Representing merge results and conflicts¶
Nbdime implements a three-way merge of Jupyter notebooks and a large subset of generic json objects. The result of a merge operation with a shared origin object base and modified objects local and remote, is a fully or partially merged object plus diff objects between the partially merged objects and the local and remote objects. These two diff objects represent the merge conflicts that could not be automatically resolved.
TODO: Define output formats for the merge operation.
Notebook specific issues¶
TODO: Document issues covered and plans here.
Use cases and future development plans¶
Fundamentally, we envision use cases mainly in the categories of a merge command for version control integration, and diff command for inspecting changes and automated regression testing. At the core of it all is the diff algorithms, which must handle not only text in source cells but also a number of data formats based on mime types in output cells.
Basic diffing use cases¶
We assume that basic correct diffing is fairly straightforward to implement, but there are still some issues to discuss.
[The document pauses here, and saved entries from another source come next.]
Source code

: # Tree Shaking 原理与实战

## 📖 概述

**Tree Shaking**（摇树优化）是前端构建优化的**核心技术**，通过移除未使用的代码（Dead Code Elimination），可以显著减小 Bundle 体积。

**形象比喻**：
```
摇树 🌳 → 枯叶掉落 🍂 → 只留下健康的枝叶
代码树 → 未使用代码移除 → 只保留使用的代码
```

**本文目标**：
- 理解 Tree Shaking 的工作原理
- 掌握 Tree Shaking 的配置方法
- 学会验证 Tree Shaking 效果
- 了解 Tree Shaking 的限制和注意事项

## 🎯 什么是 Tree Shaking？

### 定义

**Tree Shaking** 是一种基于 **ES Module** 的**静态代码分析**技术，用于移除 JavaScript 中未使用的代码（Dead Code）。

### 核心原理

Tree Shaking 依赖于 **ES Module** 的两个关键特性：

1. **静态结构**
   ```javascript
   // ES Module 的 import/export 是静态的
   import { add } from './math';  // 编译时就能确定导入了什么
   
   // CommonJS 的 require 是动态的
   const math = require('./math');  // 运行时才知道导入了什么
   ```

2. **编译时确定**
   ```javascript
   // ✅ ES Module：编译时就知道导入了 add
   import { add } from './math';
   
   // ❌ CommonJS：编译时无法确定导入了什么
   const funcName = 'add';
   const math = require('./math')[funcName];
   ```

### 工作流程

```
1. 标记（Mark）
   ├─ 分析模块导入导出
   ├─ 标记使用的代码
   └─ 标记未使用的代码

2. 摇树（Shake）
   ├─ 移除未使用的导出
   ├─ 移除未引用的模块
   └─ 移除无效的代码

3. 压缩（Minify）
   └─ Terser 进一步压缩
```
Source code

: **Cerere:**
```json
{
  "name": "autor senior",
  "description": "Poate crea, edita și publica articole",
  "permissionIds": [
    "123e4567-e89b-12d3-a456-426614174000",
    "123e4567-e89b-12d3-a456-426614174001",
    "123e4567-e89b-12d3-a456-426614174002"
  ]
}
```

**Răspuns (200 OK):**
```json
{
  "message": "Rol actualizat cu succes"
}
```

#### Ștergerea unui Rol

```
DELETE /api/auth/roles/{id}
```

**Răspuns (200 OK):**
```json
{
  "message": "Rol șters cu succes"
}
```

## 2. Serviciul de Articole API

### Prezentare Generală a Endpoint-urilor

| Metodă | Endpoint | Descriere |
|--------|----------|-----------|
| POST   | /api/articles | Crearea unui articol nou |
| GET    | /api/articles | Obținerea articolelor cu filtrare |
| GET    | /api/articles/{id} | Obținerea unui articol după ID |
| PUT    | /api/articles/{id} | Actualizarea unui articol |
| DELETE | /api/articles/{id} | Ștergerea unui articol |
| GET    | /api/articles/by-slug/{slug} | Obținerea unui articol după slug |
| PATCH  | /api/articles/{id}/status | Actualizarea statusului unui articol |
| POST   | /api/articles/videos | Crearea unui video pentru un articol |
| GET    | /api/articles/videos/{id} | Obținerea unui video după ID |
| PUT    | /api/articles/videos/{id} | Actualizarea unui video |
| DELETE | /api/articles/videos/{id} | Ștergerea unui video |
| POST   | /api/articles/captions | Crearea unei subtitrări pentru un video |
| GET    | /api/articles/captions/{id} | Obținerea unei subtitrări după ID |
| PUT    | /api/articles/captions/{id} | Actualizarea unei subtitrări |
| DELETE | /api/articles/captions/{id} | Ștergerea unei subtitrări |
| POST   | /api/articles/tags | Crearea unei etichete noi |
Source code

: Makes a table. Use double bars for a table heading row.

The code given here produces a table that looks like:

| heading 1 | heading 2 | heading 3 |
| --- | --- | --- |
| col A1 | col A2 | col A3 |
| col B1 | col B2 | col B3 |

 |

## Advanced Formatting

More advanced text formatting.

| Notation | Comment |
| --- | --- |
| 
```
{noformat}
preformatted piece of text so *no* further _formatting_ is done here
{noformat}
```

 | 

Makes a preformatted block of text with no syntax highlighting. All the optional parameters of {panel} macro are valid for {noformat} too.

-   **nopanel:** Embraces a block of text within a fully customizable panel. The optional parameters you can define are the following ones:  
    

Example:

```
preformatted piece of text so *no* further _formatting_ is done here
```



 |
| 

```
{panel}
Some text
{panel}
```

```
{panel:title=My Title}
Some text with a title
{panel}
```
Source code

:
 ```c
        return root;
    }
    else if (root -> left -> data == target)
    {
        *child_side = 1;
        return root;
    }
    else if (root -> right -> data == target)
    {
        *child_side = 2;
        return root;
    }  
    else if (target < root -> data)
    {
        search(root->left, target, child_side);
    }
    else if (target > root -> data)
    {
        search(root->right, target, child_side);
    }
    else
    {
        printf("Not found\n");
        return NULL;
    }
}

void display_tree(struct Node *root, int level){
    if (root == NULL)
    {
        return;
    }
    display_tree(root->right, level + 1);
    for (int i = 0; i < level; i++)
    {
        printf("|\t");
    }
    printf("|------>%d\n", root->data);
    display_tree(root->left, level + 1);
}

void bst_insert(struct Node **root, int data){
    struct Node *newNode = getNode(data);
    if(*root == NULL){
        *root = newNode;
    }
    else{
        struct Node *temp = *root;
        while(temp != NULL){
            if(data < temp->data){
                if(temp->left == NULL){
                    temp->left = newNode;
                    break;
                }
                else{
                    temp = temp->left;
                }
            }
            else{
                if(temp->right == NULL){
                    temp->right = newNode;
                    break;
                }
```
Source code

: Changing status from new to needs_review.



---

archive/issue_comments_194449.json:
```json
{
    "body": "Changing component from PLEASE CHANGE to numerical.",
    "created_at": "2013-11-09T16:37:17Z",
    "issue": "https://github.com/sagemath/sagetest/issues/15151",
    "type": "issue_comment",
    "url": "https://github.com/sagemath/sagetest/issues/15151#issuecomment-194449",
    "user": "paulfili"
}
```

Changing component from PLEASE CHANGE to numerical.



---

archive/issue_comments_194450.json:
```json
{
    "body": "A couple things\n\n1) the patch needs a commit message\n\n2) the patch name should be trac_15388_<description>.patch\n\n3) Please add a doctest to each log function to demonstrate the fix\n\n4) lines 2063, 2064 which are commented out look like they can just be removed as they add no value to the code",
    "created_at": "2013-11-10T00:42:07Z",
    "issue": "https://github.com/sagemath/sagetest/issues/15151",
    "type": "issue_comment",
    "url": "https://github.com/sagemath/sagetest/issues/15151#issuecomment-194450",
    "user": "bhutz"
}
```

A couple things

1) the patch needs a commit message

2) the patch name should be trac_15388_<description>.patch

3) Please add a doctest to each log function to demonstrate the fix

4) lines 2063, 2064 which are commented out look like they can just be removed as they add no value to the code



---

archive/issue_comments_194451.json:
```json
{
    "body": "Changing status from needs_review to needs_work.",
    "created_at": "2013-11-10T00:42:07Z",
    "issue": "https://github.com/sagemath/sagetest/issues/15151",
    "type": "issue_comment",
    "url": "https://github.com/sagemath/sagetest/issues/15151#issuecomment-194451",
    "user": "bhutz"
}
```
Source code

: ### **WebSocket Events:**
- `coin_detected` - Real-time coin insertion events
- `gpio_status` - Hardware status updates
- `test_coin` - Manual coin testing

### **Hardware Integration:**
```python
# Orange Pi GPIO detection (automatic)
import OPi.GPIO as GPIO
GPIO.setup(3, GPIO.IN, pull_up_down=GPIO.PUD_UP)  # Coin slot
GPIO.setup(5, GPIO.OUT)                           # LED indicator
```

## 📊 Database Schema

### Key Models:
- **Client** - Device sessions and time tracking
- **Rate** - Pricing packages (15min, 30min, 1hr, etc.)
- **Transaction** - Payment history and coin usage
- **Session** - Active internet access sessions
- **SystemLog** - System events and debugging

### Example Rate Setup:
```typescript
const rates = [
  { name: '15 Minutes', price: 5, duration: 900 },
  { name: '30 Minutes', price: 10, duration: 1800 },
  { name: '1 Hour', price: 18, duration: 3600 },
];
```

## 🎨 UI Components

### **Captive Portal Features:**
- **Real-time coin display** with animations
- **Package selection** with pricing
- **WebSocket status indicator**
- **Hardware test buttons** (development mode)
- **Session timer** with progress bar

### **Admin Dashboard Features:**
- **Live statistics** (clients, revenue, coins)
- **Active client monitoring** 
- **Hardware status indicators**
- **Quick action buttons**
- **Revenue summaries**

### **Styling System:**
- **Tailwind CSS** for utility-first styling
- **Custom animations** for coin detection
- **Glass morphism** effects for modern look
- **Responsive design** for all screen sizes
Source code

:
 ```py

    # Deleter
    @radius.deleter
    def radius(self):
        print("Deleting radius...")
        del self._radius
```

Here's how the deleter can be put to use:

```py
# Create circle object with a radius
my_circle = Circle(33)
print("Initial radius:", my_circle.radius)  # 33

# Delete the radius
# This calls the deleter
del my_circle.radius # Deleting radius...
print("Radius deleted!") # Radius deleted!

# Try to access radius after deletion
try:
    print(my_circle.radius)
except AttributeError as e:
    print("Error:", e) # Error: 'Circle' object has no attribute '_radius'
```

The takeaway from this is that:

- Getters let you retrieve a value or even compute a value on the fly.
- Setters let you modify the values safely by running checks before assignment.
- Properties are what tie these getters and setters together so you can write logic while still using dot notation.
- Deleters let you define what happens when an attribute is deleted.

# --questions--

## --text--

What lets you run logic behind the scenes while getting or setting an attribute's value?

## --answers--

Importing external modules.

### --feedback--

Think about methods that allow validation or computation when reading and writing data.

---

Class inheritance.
Other tasks (will make issues of these):
- Pretty-printing of diff for commandline output.
- Plugin framework for mime type specific diffing.
- Diffing of common output types (png, svg, etc.)
- Improve fundamental sequence diff algorithm. Current algorithm is based on a brute force O(N^2) longest common subsequence (LCS) algorithm, this will be rewritten in terms of a faster algorithm such as Myers O(ND) LCS based diff algorithm, optionally using Pythons difflib for some use cases where it.
Version control use cases¶
Most commonly, cell source is the primary content, and output can presumably be regenerated. Indee, it is not possible to guarantee that merged sources and merged output is consistent or makes any kind of sense.
Some tasks:
- Merge of output cell content is not planned.
- Is it important to track source lines moving between cells?